Question

Calculate the units as indicated by the problem. Use labels where provided to calculate dosages. Order: Heparin 2,000 units/hr IV. Available: 25,000 units of heparin in \(1,000 \mathrm{~mL}\) of \(0.9 \% \mathrm{NS}\) What rate in \(\mathrm{mL} / \mathrm{hr}\) will deliver 2,000 units/hr?

Short answer

80 mL/hr

Step-by-step solution

Identify the Unit Ratio

First, find the concentration of Heparin in the IV solution. We have 25,000 units of Heparin in 1,000 mL. This means that the concentration of Heparin is \( \frac{25,000 \text{ units}}{1,000 \text{ mL}} \).

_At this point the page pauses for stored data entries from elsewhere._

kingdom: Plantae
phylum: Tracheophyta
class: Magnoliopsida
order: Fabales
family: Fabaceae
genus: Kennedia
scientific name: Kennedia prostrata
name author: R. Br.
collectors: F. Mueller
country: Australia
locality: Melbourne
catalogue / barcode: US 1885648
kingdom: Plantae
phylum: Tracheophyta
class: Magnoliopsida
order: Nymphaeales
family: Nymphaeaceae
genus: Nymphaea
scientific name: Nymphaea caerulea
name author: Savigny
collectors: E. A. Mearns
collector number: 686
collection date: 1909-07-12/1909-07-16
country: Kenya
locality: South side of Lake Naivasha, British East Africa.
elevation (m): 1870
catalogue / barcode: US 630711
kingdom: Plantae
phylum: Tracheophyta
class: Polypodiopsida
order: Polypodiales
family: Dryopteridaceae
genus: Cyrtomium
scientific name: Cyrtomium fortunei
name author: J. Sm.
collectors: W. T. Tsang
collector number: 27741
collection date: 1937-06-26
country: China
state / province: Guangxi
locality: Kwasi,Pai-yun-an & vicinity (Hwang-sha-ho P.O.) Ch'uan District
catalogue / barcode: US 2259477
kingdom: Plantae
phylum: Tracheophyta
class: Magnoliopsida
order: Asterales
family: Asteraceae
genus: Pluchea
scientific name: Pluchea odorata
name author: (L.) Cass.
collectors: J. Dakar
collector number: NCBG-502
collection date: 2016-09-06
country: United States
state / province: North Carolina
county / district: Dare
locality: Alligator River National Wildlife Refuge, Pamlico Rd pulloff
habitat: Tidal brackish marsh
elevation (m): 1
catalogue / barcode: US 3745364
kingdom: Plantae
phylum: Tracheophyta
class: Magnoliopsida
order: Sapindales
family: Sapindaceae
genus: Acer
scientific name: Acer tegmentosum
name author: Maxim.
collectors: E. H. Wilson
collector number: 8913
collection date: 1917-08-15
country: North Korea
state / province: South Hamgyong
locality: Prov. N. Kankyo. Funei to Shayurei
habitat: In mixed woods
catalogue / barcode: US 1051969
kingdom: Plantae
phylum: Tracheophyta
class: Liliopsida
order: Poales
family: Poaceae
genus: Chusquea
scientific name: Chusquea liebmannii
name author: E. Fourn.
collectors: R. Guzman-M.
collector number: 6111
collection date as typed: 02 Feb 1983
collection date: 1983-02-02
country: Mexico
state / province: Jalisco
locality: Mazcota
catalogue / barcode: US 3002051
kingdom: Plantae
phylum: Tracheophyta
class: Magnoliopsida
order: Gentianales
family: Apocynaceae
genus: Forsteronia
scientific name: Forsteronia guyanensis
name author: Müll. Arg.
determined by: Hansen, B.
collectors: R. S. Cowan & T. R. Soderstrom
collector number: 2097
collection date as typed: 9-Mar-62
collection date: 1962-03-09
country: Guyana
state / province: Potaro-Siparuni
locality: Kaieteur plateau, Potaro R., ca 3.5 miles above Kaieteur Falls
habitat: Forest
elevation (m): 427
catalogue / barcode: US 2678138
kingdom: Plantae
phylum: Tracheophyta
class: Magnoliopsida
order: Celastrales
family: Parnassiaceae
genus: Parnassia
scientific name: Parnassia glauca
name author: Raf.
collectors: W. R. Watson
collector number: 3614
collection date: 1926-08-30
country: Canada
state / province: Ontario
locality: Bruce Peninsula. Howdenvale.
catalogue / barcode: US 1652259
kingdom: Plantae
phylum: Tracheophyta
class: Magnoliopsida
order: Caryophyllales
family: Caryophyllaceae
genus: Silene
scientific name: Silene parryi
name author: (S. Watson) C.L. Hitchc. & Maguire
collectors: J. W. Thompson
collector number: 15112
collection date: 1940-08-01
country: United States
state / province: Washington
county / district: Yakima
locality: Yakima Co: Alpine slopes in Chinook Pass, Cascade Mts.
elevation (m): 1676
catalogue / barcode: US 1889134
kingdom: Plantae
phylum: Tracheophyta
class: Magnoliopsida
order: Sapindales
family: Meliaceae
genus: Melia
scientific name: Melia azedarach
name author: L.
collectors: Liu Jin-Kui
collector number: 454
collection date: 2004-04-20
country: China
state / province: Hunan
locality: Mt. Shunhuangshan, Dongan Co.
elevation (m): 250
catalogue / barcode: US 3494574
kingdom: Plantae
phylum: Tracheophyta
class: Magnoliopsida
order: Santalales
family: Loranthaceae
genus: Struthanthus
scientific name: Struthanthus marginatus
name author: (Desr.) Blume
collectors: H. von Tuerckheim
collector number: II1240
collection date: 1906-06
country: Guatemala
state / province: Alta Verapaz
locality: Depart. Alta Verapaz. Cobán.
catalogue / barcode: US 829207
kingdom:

Calculate the Unit Conversion Rate

Convert the concentration into its simplest form. \( \frac{25,000 \text{ units}}{1,000 \text{ mL}} = 25 \text{ units/mL} \).

Determine the Required Flow Rate

We need to deliver 2,000 units per hour. To find out how many mL this corresponds to, set up the equation: \( \frac{2,000 \text{ units}}{x \text{ mL}} = 25 \text{ units/mL} \).

Solve for the Flow Rate

Solving the equation \( \frac{2,000}{x} = 25 \), we multiply both sides by \( x \) to get \( 2,000 = 25x \). Now, divide both sides by 25 to find \( x \). Thus, \( x = \frac{2,000}{25} = 80 \).

Confirm the Flow Rate

The solution tells us that by setting the infusion pump to 80 mL/hr, you will deliver 2,000 units of heparin each hour, which confirms our calculation.

Key concepts

Unit Conversion

Understanding unit conversion is crucial when calculating medication doses, as it ensures accuracy and patient safety. When given a concentration of a drug in a solution, like heparin in saline, it's important to know how many active units exist per volume of liquid. This involves changing the units from one form to another.For instance, in this exercise, we start with a known concentration: 25,000 units of heparin in 1,000 mL of solution. To work with this data, simplify the concentration to its most manageable form. Divide the total units by the total volume to convert this ratio into units per milliliter. So, you calculate:\[ \frac{25,000 \text{ units}}{1,000 \text{ mL}} = 25 \text{ units/mL} \]This conversion makes it easier to determine how much solution to administer per hour to achieve a specific dosage.

Flow Rate Determination

Determining the flow rate in mL/hr is vital to ensure the correct amount of medication is delivered to the patient. Once you know the concentration of the solution, you can calculate the flow rate needed to deliver the prescribed dose.In this scenario, the physician has ordered a dose of 2,000 units per hour. To find out how many mL per hour will deliver this dose, set up a relationship using the concentrations you've calculated. You know the solution contains 25 units per mL, so:\[ \frac{2,000 \text{ units}}{x \text{ mL}} = 25 \text{ units/mL} \]Here, \(x\) represents the volume of mL per hour we need. Solve for \(x\) by rearranging the equation:Multiply both sides by \(x\):\[ 2,000 = 25x \]Then divide both sides by 25 to isolate \(x\):\[ x = \frac{2,000}{25} = 80 \]This confirms that you need to set the infusion to 80 mL/hr.

Intravenous Infusion Rate

The intravenous infusion rate, a critical component of dosage calculations, determines how quickly fluid is administered through an IV line. Incorrect calculations can lead to underdosing or overdosing, both potentially hazardous. In our calculation, the process involved converting the prescribed units per hour into the corresponding mL/hr, simplified through the use of the concentration value: - **Concentration:** 25 units/mL determined from the unit conversion. - **Dose Order:** 2,000 units/hr needed. - **Target Volume:** 80 mL/hr determined using flow rate calculations. The infusion rate of 80 mL/hr successfully administers 2,000 units per hour. Such calculations are routine in medical settings, and practicing these ensures efficiency and safety in patient care. Adjusting the infusion equipment to this rate ensures the patient receives the correct dosage consistently.